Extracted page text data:
----------

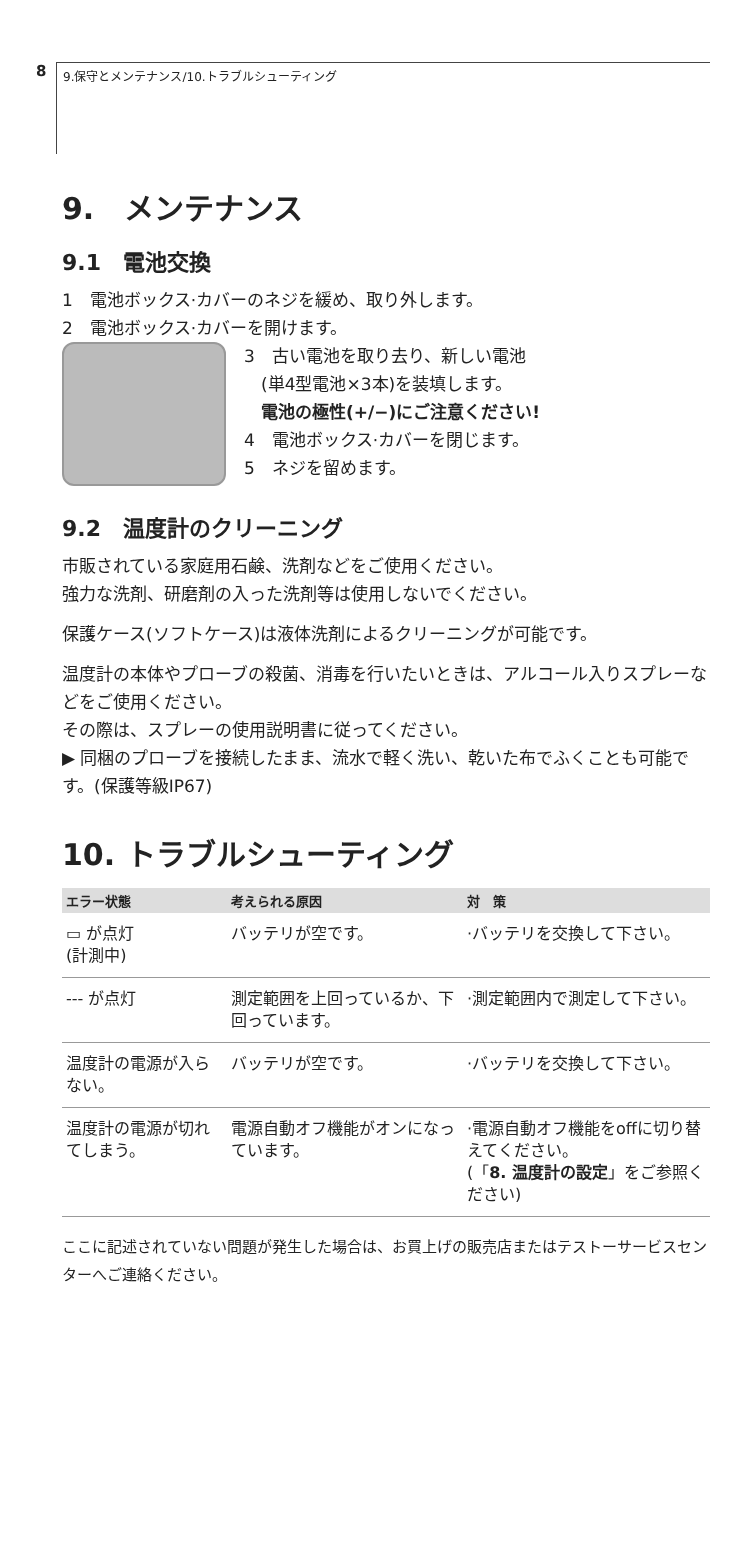8
9.保守とメンテナンス/10.トラブルシューティング
9.　メンテナンス
9.1　電池交換
1　電池ボックス·カバーのネジを緩め、取り外します。
2　電池ボックス·カバーを開けます。
3　古い電池を取り去り、新しい電池
　(単4型電池×3本)を装填します。
　電池の極性(+/−)にご注意ください!
4　電池ボックス·カバーを閉じます。
5　ネジを留めます。
9.2　温度計のクリーニング
市販されている家庭用石鹸、洗剤などをご使用ください。
強力な洗剤、研磨剤の入った洗剤等は使用しないでください。
保護ケース(ソフトケース)は液体洗剤によるクリーニングが可能です。
温度計の本体やプローブの殺菌、消毒を行いたいときは、アルコール入りスプレーなどをご使用ください。
その際は、スプレーの使用説明書に従ってください。
▶ 同梱のプローブを接続したまま、流水で軽く洗い、乾いた布でふくことも可能です。(保護等級IP67)
10. トラブルシューティング
| エラー状態 | 考えられる原因 | 対 策 |
| --- | --- | --- |
| ▭ が点灯 (計測中) | バッテリが空です。 | ·バッテリを交換して下さい。 |
| --- が点灯 | 測定範囲を上回っているか、下回っています。 | ·測定範囲内で測定して下さい。 |
| 温度計の電源が入らない。 | バッテリが空です。 | ·バッテリを交換して下さい。 |
| 温度計の電源が切れてしまう。 | 電源自動オフ機能がオンになっています。 | ·電源自動オフ機能をoffに切り替えてください。 (「 8. 温度計の設定 」をご参照ください) |
ここに記述されていない問題が発生した場合は、お買上げの販売店またはテストーサービスセンターへご連絡ください。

----------

— Task item —
Copy every record exactly; no pictures.

— Written answer —
8
9.保守とメンテナンス/10.トラブルシューティング
9.　メンテナンス
9.1　電池交換
1　電池ボックス·カバーのネジを緩め、取り外します。
2　電池ボックス·カバーを開けます。
3　古い電池を取り去り、新しい電池
　(単4型電池×3本)を装填します。
　電池の極性(+/−)にご注意ください!
4　電池ボックス·カバーを閉じます。
5　ネジを留めます。
9.2　温度計のクリーニング
市販されている家庭用石鹸、洗剤などをご使用ください。
強力な洗剤、研磨剤の入った洗剤等は使用しないでください。
保護ケース(ソフトケース)は液体洗剤によるクリーニングが可能です。
温度計の本体やプローブの殺菌、消毒を行いたいときは、アルコール入りスプレーなどをご使用ください。
その際は、スプレーの使用説明書に従ってください。
▶ 同梱のプローブを接続したまま、流水で軽く洗い、乾いた布でふくことも可能です。(保護等級IP67)
10. トラブルシューティング
| エラー状態 | 考えられる原因 | 対 策 |
| --- | --- | --- |
| ▭ が点灯 (計測中) | バッテリが空です。 | ·バッテリを交換して下さい。 |
| --- が点灯 | 測定範囲を上回っているか、下回っています。 | ·測定範囲内で測定して下さい。 |
| 温度計の電源が入らない。 | バッテリが空です。 | ·バッテリを交換して下さい。 |
| 温度計の電源が切れてしまう。 | 電源自動オフ機能がオンになっています。 | ·電源自動オフ機能をoffに切り替えてください。 (「 8. 温度計の設定 」をご参照ください) |
ここに記述されていない問題が発生した場合は、お買上げの販売店またはテストーサービスセンターへご連絡ください。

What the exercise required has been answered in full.